People were stranded on underground trains, airports closed and roads became gridlocked as millions of commuters attempted to get home.
Those who decided to walk included Manhattan worker Lucy, who left her office at 1630 (1200 GMT) arriving at her New Jersey home at midnight.
"I tried to get a ferry from NYC, but they soon stopped from the pier I walked to as they all ran out of fuel," she said.
"The queues were terrible - people fainting everywhere from the heat."
In the Canadian city of Toronto, every available technician was called in after lifts in many buildings suddenly stopped, trapping people inside.
Tens of thousands of people in Manhattan who could not get home found themselves without shelter and were forced to spend the night in the open.
There was a party atmosphere in many parts of the city until the early hours when the need for sleep overtook them.
Public benches were snapped up and covered doorways were turned into mini-shelters.
Forced to sleep on an awning-covered terrace outside an office block, Dai and Keiko Oyama used their outer garments as bedding for their three-year-old daughter.
"What else can we do," Keiko Oyama told French news agency AFP. "We live upstate in Westchester. We're just hoping the power will come back and then we'll try the train station."
While some hotels were criticised for not opening their doors to the stranded and there were tales of looting in Ottawa, many people appeared to rise to the occasion.

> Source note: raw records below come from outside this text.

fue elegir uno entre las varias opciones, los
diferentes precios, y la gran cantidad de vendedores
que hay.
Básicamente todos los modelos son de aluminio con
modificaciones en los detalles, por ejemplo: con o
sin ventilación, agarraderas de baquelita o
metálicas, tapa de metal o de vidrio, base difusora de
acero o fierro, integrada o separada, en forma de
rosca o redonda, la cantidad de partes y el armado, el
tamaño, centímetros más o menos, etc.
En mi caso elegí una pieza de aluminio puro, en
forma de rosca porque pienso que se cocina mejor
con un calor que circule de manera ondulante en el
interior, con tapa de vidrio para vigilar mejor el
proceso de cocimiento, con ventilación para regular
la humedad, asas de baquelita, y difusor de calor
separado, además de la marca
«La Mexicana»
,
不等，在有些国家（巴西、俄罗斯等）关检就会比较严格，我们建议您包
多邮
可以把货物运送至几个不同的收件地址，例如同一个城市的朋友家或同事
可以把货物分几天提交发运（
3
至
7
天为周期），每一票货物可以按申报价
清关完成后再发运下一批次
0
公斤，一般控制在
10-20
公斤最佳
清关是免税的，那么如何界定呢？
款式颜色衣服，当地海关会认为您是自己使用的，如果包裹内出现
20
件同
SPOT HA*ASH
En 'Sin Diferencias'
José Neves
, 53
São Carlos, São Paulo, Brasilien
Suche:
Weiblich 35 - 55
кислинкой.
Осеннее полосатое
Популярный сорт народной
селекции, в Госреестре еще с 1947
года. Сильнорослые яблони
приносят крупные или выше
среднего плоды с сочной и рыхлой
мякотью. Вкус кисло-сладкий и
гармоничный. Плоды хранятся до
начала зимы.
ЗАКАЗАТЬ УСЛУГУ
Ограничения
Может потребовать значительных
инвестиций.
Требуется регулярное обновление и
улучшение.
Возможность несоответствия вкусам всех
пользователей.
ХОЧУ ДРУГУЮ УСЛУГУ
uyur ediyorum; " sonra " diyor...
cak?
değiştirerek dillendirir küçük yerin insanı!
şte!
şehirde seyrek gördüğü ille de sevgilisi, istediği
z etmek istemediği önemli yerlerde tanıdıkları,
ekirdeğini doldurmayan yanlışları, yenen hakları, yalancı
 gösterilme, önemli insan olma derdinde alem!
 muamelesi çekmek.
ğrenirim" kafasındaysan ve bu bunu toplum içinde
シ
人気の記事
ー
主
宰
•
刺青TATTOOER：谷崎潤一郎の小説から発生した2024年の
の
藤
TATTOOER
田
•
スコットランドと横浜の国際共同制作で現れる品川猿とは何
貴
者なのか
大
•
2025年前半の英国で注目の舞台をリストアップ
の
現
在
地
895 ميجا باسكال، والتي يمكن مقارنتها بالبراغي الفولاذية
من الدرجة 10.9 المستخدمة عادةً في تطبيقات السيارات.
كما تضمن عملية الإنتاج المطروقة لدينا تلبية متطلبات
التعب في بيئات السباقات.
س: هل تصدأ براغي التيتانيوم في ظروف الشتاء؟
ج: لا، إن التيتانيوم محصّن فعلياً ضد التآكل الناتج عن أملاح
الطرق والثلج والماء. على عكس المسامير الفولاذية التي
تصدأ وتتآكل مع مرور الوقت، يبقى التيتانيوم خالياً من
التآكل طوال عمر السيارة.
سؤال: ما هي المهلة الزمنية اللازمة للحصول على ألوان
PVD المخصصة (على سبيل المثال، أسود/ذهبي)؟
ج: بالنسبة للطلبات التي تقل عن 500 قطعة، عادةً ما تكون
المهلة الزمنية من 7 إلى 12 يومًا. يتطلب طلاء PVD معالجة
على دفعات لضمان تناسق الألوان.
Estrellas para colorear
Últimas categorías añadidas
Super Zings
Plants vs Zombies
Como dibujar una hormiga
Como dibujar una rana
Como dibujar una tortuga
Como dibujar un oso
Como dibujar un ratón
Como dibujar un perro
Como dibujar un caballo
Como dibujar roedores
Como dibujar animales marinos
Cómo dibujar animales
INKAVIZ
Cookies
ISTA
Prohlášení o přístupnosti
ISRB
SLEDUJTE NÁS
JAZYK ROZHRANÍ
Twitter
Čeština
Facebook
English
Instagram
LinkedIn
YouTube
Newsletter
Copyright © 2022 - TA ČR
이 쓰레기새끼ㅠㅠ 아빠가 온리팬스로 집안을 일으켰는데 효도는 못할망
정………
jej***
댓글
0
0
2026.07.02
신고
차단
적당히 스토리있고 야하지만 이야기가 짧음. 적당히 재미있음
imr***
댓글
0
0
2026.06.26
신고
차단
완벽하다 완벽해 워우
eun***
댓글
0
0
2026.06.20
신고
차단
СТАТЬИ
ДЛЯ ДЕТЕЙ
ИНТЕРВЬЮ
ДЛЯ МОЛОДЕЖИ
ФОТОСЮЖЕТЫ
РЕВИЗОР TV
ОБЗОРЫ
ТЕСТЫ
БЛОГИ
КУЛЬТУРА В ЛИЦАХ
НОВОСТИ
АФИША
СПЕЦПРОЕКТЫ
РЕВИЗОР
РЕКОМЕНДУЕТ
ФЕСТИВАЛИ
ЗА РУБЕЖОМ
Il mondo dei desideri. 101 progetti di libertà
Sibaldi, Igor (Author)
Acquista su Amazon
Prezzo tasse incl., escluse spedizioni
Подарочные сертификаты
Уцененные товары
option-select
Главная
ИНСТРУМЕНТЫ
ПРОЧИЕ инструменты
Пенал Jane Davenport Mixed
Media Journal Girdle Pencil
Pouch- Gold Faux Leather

Red Cross volunteers supplied drinking water outside New York's Grand Central Station to stop people suffering from dehydration.
RECENT US BLACKOUTS
1996: 4m people hit by electricity outage across nine states
1977: lightning strike leaves New York without power for 25 hours
1965: power loss in north-east US and southern Canada hits 30m people
Candle-lit bars and pubs in many cities stayed open to offer relief to some thirsty people.
Carl in Mississauga, just outside Toronto, told BBC News Online: "Many people helped direct traffic until the police arrived. Fuel prices at some gas stations actually went down, although there were very long line-ups."
An actor - who plays an FBI agent in the US television show The Sopranos - turned real-life cop to help those directing traffic at a gridlocked intersection in the evening rush hour in Manhattan.
"This is why [New York] is the greatest city in the world," he said. "Because people will stop and do this."
For many though, the incident brought back memories of 11 September.
Jessica Nottes was on top of the Empire State building when the power went out.
"We had to walk down 86 flights of stairs," she said. "I kept thinking about the Twin Towers and how I would get down. But everybody was calm."
The question on many New Yorkers' lips though was why, after the events of 11 September, should a major emergency still throw the city into such chaos?
"It shows just how unprepared New York is for a crisis such as this," said Lucy. "You would have thought after 11 September they would have had some better contingency plans."